What? You don't buy guns when your wife gives birth to a son? What? You don't love your kids or something? Fags...
(Author's Note: It's not just for son. If it had been a girl, I would have bought a dirtbike...)
Anyhow, as I have been meaning to add two more pieces to my arsenal before a Democrat claims the presidency and works on taking them all away, I went and bought a 9mm FNP-9 automatic pistol. Originally, I had been looking at Glocks, and on a lark I asked to see the FN. When I held it, it fit my hand so well, I did a double take. After a little research to make sure it wasn't one of those shit automatics that have been hitting the streets lately (Sigma, I'm talking to you....) I grabbed it. It cost me just under $500.
Now, this isn't the first automatic I've owned. I used to own a .45 Beretta Cougar, but I traded it for my .357 revolver. The problems I had with the Cougar were many and varied, and in comparison the FNP-9 is a fucking dream. I don't mean one of those dreams where you don't wear pants to work and shit. I'm talking about one of those dreams where Xena Warrior Princess shows up at the door with pizza and beer.
I took her to the range and fired off 100 rounds without a single FTF. I was making headshots at the furthest distance, about fifty feet. Nice. She also had lower recoil, even when compared to the M9 I carried on deployment.
The Cougar, in comparison, wasn't all that great in the shooting department. High recoil, low mag capacity and a tendency to fail to meet targeting estimates (also known as "fucking missing the goddamn target.)
I also like the fact that unlike the Cougar or the Glocks, the FNP is single or double action. Meaning the trigger pull after the first shot is easier.
Taking the thing apart and cleaning it results in three pieces of gun. That's it. And every part fits together easily. The Cougar was a bitch to put back together because you basically had to balance the barrel inside the slide and get it back on the lower half without any of the pieces falling out of alignment. I can say for a fact that the FNP-9 is the easiest gun I've ever field stripped.
The only bad thing I have to say about it is brass ejection.
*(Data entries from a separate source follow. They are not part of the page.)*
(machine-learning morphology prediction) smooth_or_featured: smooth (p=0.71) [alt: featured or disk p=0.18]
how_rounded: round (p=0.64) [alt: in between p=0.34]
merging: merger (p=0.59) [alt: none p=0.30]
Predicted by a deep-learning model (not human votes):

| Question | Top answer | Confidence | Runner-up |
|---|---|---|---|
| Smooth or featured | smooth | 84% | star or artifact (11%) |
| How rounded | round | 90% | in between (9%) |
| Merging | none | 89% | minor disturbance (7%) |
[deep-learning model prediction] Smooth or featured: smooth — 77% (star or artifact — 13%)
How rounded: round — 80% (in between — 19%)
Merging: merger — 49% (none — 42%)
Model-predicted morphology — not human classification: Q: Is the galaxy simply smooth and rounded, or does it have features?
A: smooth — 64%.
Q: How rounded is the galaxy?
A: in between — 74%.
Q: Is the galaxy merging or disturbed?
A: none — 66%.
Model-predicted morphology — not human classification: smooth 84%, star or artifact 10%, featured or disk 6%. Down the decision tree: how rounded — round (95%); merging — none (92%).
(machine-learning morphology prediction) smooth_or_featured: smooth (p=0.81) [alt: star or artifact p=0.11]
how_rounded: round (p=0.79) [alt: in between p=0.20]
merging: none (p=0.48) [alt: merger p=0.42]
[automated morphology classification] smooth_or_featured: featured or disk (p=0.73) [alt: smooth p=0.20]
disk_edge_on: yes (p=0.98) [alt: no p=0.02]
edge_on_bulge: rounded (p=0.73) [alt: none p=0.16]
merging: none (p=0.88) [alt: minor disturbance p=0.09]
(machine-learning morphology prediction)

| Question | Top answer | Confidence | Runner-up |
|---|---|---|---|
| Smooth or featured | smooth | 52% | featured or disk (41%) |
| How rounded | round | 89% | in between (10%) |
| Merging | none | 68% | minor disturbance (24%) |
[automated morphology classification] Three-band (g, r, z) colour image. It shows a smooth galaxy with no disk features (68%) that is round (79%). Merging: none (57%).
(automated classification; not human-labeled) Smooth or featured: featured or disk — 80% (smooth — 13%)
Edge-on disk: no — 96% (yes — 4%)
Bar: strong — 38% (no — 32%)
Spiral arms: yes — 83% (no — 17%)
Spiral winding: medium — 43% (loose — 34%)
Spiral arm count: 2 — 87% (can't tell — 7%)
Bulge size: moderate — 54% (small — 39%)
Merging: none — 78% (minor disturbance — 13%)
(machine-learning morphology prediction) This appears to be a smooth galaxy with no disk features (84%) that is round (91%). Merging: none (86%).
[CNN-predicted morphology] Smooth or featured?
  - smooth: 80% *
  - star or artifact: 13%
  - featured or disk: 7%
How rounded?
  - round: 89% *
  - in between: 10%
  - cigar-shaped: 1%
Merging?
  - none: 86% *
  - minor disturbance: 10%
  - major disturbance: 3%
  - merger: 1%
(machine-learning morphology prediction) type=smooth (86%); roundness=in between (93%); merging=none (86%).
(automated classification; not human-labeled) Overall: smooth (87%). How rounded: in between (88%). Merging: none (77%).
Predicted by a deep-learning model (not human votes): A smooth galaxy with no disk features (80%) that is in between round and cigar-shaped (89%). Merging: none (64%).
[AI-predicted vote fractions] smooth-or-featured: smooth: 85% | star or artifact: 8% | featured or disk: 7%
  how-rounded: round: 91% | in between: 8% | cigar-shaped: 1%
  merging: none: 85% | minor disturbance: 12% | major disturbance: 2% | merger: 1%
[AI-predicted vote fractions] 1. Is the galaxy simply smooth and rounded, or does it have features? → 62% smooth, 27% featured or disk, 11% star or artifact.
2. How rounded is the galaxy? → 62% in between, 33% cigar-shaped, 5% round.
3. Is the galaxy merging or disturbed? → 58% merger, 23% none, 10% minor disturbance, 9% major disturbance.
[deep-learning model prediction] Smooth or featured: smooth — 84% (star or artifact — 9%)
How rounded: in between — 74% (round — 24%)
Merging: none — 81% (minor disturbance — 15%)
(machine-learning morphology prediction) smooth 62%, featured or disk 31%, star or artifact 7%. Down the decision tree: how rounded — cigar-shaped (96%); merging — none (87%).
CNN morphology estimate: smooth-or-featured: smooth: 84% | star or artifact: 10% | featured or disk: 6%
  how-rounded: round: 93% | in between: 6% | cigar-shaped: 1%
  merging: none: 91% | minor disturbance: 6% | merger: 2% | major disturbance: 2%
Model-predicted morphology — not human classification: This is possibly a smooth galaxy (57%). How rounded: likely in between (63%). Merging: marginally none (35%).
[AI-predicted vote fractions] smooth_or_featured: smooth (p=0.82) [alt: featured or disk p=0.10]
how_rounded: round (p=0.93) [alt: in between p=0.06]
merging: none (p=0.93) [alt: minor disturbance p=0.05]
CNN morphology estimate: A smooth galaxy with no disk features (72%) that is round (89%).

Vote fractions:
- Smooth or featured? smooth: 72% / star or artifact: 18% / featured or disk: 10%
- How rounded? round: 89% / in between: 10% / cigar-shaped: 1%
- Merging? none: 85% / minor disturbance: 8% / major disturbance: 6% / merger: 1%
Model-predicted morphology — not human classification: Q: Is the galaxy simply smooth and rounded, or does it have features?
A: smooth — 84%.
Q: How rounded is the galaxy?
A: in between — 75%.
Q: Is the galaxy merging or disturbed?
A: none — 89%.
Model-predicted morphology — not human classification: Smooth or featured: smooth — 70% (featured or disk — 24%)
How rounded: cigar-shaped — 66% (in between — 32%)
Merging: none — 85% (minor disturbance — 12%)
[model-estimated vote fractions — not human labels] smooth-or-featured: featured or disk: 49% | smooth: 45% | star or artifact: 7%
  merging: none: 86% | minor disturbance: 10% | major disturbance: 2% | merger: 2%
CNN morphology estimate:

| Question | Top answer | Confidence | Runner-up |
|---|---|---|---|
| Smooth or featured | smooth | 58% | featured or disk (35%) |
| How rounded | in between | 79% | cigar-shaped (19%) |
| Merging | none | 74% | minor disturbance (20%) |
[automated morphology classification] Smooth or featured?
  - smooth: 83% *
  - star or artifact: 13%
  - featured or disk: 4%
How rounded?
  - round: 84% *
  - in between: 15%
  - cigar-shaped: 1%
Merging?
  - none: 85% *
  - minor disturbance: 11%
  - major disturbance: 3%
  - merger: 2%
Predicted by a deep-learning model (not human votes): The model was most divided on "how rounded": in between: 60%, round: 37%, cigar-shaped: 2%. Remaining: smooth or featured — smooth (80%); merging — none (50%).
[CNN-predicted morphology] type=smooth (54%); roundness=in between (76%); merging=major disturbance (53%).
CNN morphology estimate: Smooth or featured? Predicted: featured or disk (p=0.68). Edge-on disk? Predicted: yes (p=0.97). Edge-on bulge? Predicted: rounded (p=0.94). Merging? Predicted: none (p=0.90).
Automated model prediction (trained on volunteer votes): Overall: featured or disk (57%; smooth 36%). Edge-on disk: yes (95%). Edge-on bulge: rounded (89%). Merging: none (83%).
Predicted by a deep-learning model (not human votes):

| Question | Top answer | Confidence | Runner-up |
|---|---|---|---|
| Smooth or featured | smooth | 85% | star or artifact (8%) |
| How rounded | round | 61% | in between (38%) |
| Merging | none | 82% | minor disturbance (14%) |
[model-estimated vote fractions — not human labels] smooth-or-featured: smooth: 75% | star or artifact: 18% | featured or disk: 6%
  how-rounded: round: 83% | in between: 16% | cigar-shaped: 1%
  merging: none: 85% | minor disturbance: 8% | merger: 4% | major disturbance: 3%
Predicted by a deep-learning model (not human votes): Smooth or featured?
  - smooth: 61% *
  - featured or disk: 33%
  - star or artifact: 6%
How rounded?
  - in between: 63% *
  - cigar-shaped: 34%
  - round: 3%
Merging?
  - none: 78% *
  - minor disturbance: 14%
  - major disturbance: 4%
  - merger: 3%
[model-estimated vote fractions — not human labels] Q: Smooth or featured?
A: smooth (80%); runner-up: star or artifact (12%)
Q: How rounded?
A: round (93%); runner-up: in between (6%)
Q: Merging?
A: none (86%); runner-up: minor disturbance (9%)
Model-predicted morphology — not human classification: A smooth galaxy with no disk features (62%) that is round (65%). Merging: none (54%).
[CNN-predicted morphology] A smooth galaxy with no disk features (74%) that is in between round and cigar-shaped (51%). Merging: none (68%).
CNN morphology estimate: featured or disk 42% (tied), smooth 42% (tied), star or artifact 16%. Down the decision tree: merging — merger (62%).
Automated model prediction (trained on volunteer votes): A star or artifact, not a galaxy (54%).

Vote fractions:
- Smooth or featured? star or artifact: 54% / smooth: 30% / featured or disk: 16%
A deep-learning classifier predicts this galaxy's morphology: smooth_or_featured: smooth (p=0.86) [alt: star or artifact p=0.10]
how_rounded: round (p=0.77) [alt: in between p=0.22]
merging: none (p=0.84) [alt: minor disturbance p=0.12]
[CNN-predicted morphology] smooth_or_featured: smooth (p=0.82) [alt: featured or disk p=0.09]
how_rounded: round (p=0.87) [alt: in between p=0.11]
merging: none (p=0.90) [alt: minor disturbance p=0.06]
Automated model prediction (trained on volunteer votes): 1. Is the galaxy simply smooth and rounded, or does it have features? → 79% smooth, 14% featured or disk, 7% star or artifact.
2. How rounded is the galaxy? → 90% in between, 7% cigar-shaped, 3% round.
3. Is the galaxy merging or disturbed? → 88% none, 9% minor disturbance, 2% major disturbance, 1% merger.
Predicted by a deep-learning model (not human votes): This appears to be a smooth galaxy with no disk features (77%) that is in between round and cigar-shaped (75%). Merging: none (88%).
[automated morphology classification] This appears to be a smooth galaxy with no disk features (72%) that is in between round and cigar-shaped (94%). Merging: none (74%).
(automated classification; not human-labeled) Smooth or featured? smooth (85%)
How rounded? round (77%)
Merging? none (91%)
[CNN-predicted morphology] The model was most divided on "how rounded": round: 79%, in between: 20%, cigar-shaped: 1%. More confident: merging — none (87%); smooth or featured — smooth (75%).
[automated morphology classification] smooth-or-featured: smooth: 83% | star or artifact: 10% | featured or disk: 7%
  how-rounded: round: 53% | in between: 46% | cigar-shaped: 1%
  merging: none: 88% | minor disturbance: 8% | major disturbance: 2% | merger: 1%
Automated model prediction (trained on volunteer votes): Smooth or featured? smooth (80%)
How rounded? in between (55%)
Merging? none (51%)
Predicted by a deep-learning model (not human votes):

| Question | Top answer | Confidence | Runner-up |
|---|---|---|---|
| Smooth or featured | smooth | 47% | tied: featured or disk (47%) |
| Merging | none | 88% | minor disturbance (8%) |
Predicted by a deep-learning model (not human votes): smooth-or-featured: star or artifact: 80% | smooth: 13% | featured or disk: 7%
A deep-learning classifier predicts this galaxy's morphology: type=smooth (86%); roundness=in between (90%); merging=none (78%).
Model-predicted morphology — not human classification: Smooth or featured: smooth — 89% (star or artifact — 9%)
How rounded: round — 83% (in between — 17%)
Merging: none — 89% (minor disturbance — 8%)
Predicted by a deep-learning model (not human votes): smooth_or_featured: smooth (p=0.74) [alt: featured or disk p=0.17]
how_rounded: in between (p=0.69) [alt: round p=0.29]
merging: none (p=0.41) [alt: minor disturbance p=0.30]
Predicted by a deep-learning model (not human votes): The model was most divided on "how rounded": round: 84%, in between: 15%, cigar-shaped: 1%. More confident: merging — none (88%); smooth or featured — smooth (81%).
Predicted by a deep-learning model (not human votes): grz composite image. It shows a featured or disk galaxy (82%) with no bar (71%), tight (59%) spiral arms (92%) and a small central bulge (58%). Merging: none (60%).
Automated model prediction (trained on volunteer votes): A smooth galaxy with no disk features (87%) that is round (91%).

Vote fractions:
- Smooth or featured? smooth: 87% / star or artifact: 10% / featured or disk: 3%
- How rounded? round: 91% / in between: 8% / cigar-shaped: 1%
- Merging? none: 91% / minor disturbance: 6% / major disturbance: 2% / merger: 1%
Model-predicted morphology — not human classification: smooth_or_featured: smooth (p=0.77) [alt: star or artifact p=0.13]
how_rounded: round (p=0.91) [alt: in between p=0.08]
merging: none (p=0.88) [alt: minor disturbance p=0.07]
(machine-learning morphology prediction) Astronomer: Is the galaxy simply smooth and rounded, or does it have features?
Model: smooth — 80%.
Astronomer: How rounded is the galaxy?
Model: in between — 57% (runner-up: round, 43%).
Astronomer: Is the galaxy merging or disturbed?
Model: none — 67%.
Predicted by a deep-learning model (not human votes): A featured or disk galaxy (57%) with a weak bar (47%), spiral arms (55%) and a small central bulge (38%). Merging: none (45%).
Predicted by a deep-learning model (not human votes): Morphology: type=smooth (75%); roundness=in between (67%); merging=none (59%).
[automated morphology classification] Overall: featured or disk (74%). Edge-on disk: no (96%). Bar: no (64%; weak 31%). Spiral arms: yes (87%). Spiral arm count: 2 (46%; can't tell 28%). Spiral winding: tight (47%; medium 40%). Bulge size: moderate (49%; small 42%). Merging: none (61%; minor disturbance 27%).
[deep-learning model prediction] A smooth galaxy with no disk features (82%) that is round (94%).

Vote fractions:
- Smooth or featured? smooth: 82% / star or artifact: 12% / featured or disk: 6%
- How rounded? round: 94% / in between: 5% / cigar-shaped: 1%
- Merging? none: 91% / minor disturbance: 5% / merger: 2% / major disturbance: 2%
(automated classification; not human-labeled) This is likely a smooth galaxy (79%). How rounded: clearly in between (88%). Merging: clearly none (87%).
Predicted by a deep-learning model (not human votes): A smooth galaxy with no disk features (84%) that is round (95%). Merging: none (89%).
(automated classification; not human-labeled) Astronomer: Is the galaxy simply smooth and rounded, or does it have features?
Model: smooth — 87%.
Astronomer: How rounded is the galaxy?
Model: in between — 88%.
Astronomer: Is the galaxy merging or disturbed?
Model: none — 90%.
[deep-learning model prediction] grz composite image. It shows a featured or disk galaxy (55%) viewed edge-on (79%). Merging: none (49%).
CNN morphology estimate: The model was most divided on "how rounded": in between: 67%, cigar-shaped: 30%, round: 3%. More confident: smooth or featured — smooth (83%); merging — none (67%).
The brass isn't flung far enough away. I had one piece go up and then down the front of my shirt. Yeah, fuck that. However, it might just be one of those things that goes away when the gun is broken in. If not, I can live with it. It's accurate and easy to maintain. It's a workhorse. Small enough to conceal, big enough to kill.
The icing on the cake? FN had a deal where if you buy one before September, the send you a free shooters kit including a holster and mag holder worth $70 bucks. Whaddup? High five!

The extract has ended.